FAISALABAD, Pakistan — A prominent U.S.-based human rights group Friday released what it said was a recording of Pakistan's attorney general acknowledging that next week's national elections would be "massively" rigged.
Human Rights Watch said a journalist made the recording during a telephone interview with Attorney General Malik Qayyum when Qayyum took a second call without disconnecting the first, allowing his end of the second conversation to be overheard and recorded.
In the recording, Qayyum, Pakistan's top legal officer, can be heard advising the caller to accept a ticket he is being offered by an unidentified political party for a seat, Human Rights Watch said.
"They will massively rig to get their own people to win," Qayyum said, according to a transcript released by Human Rights Watch. "If you get a ticket from these guys, take it."
The potentially incendiary recording was made the day that elections were announced for Jan. 8, according to Human Rights Watch, which said the Urdu-language recording could be heard on its Web site, www.hrw.org. The polls for the national assembly and four provincial legislatures were postponed until this Monday after large-scale violence ignited by the Dec. 27 assassination of former prime minister Benazir Bhutto.
The recording was certain to add to widespread fears that the polls will be rigged in favor of the Pakistan Muslim League-Q, the party that supports the authoritarian and hugely unpopular president, Pervez Musharraf, a retired army general who seized power in a 1999 coup.
On Thursday, Musharraf warned the opposition that it must accept the outcome of Monday's voting, without resorting to massive street protests.
"Let there be no doubt that anyone will be allowed to resort to lawlessness in the garb of allegations about rigging in the elections," Musharraf was quoted as telling a seminar of government officials in Islamabad by the state-run Associated Press of Pakistan. "Let this serve as a warning to all those who think they can disturb the peace of the country. They will not be allowed. Do not test the resolve of the government."
"No agitation, anarchy or chaos can be acceptable," he said. "I assure you that the elections will be fair, free, and transparent and peaceful."
Fears that the polls will be fixed have been stoked by a series of public opinion surveys showing the Pakistan Peoples Party and other parties poised to capture enough seats to begin impeachment proceedings against Musharraf for controversial constitutional changes he imposed last year to extend his grip on power.
Musharraf's standing, and that of the Pakistan Muslim League-Q, also has been hurt by skyrocketing prices, shortages of electricity, gas and wheat, a failure to contain the Islamic insurgency based in the tribal area bordering Afghanistan and Pakistan's support for the Bush administration's fight against al Qaida.
"There have been numerous allegations of irregularities, including arrests and harassment of opposition candidates and party members. There are also allegations that state resources, administration, and state machinery are being used to the advantage of candidates backed by President Pervez Musharraf," Human Rights Watch said in a statement.
Human Rights Watch said it had tried repeatedly to contact Qayyum, a staunch supporter of Musharraf, but had been unable to reach him.
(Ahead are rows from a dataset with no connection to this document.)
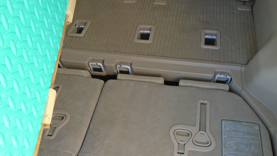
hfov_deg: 60.9
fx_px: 235
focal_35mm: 32
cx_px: 153
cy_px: 91
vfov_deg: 36.6
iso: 160
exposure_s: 1/100
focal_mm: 4.6
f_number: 3.2
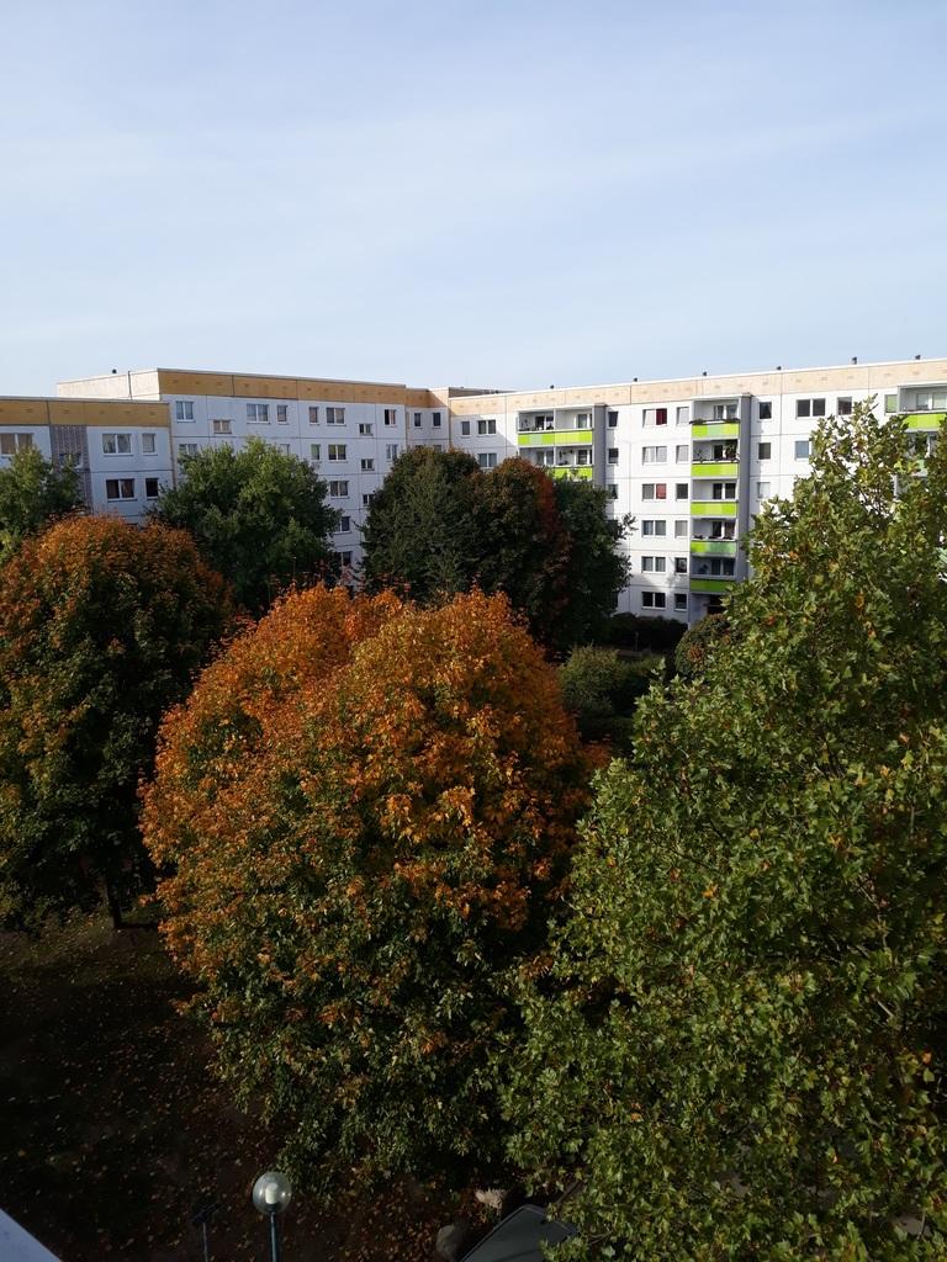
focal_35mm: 27
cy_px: 631
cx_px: 474
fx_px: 985
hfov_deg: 51.4
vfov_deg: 65.3
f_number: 1.7
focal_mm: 3.71
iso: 40
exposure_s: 1/1036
In Washington on Friday, State Department spokesman Sean McCormack said he was not familiar with the Human Rights Watch report. But he said the Bush administration has stressed to the Musharraf government that " the Pakistani people should have a reasonable degree of assurance that their ballot will in fact be reflected in the results."
"Look, you know, there have been in the past irregularities within the Pakistani electoral process," McCormack said.
On Thursday, the widower of assassinated former Prime Minister Benazir Bhutto, Asif Ali Zadari, held a final campaign rally in the same dusty park where his wife gave her first political address in 1977.
Security was intense, reflecting a surge in suicide bombings that's included attacks on opposition campaign rallies. Police sharpshooters scanned the crowds from rooftops and black-clad commandos stood among scores of security men deployed around the stage.
The stage itself was set far back from fences of steel scaffolding and barbed wire that restrained the flag- and banner-waving crowd of about 6,000. Zadari spoke from behind a podium made of bulletproof glass and steel.
Without mentioning Musharraf by name, Zardari, who assumed joint chairmanship of the party with his son after Bhutto's slaying, said that it was time "to change our system."
"Benazir was a martyr. She believed in you, in the brothers and sisters, and I also believe in you," he proclaimed.